16777216 : 66.7 ns / 84.9 ns
33554432 : 73.6 ns / 99.8 ns
67108864 : 69.4 ns / 94.7 ns
3. Key Factors Affecting Memory Performance
Memory performance is influenced by a combination of hardware and software configurations. When analyzing the results, consider the following key factors:
-
Data Cache: Enabling the data cache can significantly reduce average memory access latency, thereby improving overall performance.
-
Memory Management Unit (MMU): Enabling the MMU introduces overhead for virtual-to-physical address translation, increasing both average and worst-case memory access times. With multi-level page tables (e.g., 4-level tables), the worst-case memory access latency can increase significantly. In contrast, using a Memory Protection Unit (MPU) for block-based address translation has a smaller impact on performance.
-
Translation Lookaside Buffer (TLB): The TLB is the MMU's address translation cache. Enabling the TLB can effectively accelerate the address translation process, reducing the average memory access latency when the MMU is active.
-
Cacheable Attribute of Page Table Entries: If a memory region is configured as Non-Cacheable, the CPU bypasses the cache and accesses main memory directly. This increases the average access time but may slightly reduce worst-case latency jitter.
-
Virtualization Environment: Running in a virtualized environment typically introduces an additional layer of address translation (e.g., Intermediate Physical Address to Host Physical Address), which slightly increases average access time and can significantly increase worst-case access time.
-
DDR Memory Timings: The physical characteristics of DDR (Double Data Rate) SDRAM directly impact performance.

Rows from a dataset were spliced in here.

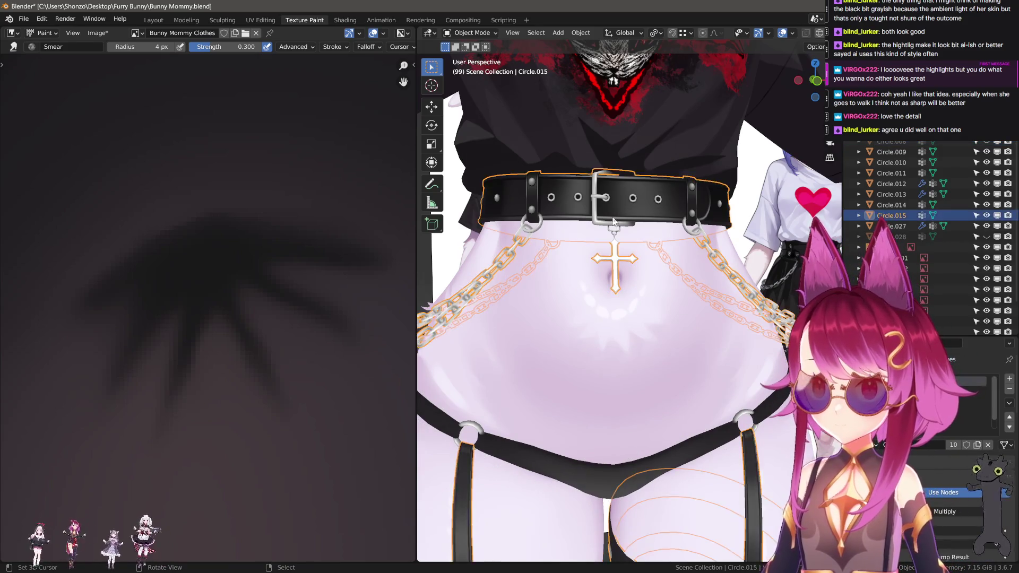
- Hide the belt Circle.015, shirt Circle.009 and blue hair, then isolate the bra harness Circle.012
click(611, 117)
key(h)
scroll(611, 212, down, 3)
click(642, 122)
key(h)
scroll(644, 348, up, 2)
click(737, 211)
key(h)
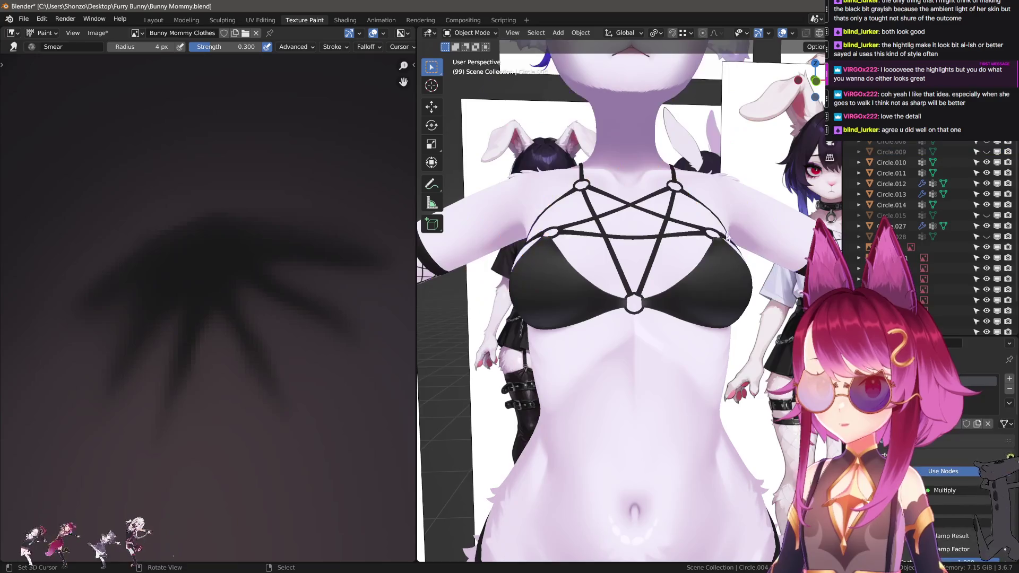
scroll(663, 308, up, 3)
click(662, 308)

- Refresh Cycle: During a memory refresh period (defined by parameters like
t_REFandt_REFI), the memory controller pauses responses to access requests, which directly affects the worst-case access time. - Access Timings: Other key timing parameters, such as
t_CL(CAS Latency) andt_RCD(RAS to CAS Delay), also affect average and worst-case access times.
- Refresh Cycle: During a memory refresh period (defined by parameters like
IV. openvela Porting Notes
During the process of porting tinymembench to openvela, a key modification was made:
- The
__attribute__((weak))modifier was added to thefminfunction to resolve potential symbol conflicts with a function of the same name in the standard library.